OUR COVER STORY in this issue takes us outside India to a place where the Vedic culture once showed great influence. Though Angkor Wat today is more a tourist destination than a holy site, pilgrims can still find spiritual inspiration there. A deity of Lord Krsna's expansion Visnu is still worshiped in the main temple, even as time ravages much of the surrounding complex.

This issue coincides with the anniversary of the appearance of Sri Caitanya Mahaprabhu (shown at right), whom I've written about in my column "From the Editor." To celebrate that day, the young students at Padma Academy, a Krsna conscious school in North Carolina, made exhibits depicting scenes from the lives of Lord Caitanya and His associates. The article "Honoring the Land of Lord Caitanya" shows their work.

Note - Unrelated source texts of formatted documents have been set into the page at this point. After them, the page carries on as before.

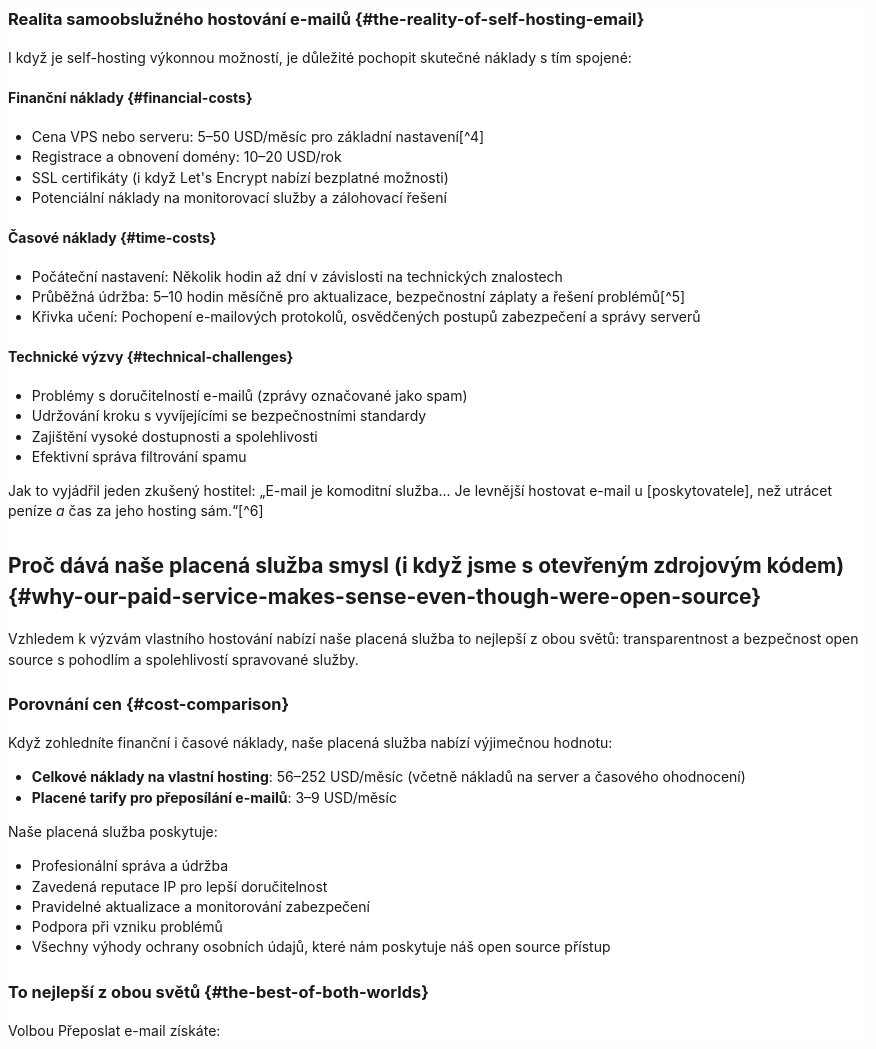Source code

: ### Realita samoobslužného hostování e-mailů {#the-reality-of-self-hosting-email}

I když je self-hosting výkonnou možností, je důležité pochopit skutečné náklady s tím spojené:

#### Finanční náklady {#financial-costs}

* Cena VPS nebo serveru: 5–50 USD/měsíc pro základní nastavení\[^4]
* Registrace a obnovení domény: 10–20 USD/rok
* SSL certifikáty (i když Let's Encrypt nabízí bezplatné možnosti)
* Potenciální náklady na monitorovací služby a zálohovací řešení

#### Časové náklady {#time-costs}

* Počáteční nastavení: Několik hodin až dní v závislosti na technických znalostech
* Průběžná údržba: 5–10 hodin měsíčně pro aktualizace, bezpečnostní záplaty a řešení problémů\[^5]
* Křivka učení: Pochopení e-mailových protokolů, osvědčených postupů zabezpečení a správy serverů

#### Technické výzvy {#technical-challenges}

* Problémy s doručitelností e-mailů (zprávy označované jako spam)
* Udržování kroku s vyvíjejícími se bezpečnostními standardy
* Zajištění vysoké dostupnosti a spolehlivosti
* Efektivní správa filtrování spamu

Jak to vyjádřil jeden zkušený hostitel: „E-mail je komoditní služba... Je levnější hostovat e-mail u \[poskytovatele], než utrácet peníze *a* čas za jeho hosting sám.“\[^6]

## Proč dává naše placená služba smysl (i když jsme s otevřeným zdrojovým kódem) {#why-our-paid-service-makes-sense-even-though-were-open-source}

Vzhledem k výzvám vlastního hostování nabízí naše placená služba to nejlepší z obou světů: transparentnost a bezpečnost open source s pohodlím a spolehlivostí spravované služby.

### Porovnání cen {#cost-comparison}

Když zohledníte finanční i časové náklady, naše placená služba nabízí výjimečnou hodnotu:

* **Celkové náklady na vlastní hosting**: 56–252 USD/měsíc (včetně nákladů na server a časového ohodnocení)
* **Placené tarify pro přeposílání e-mailů**: 3–9 USD/měsíc

Naše placená služba poskytuje:

* Profesionální správa a údržba
* Zavedená reputace IP pro lepší doručitelnost
* Pravidelné aktualizace a monitorování zabezpečení
* Podpora při vzniku problémů
* Všechny výhody ochrany osobních údajů, které nám poskytuje náš open source přístup

### To nejlepší z obou světů {#the-best-of-both-worlds}

Volbou Přeposlat e-mail získáte:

Besides overseeing the class project, Padma Academy teacher Campakalata Devi Dasi wrote an article for this issue about a childhood friend: "The 3-Year-Old Preacher I'll Never Forget," while her mother, Padma Academy founder and BTG associate editor Nrmila Devi Dasi, begins a series of articles on chanting the holy names with a firsthand account of a Saturday-night chanting party in downtown London.

Hare Krsna.

(Nagaraja Dasa)

Our Purposes

• To help all people discern reality from illusion, spirit from matter, the eternal from the temporary.

 To expose the faults of materialism.

 To offer guidance in the Vedic techniques of spiritual life.

 To preserve and spread the Vedic culture.

 To celebrate the chanting of the holy names of God as taught by Lord Sri Caitanya Mahaprabhu.

 To help every living being remember and serve Sri Krsna, the Personality of Godhead.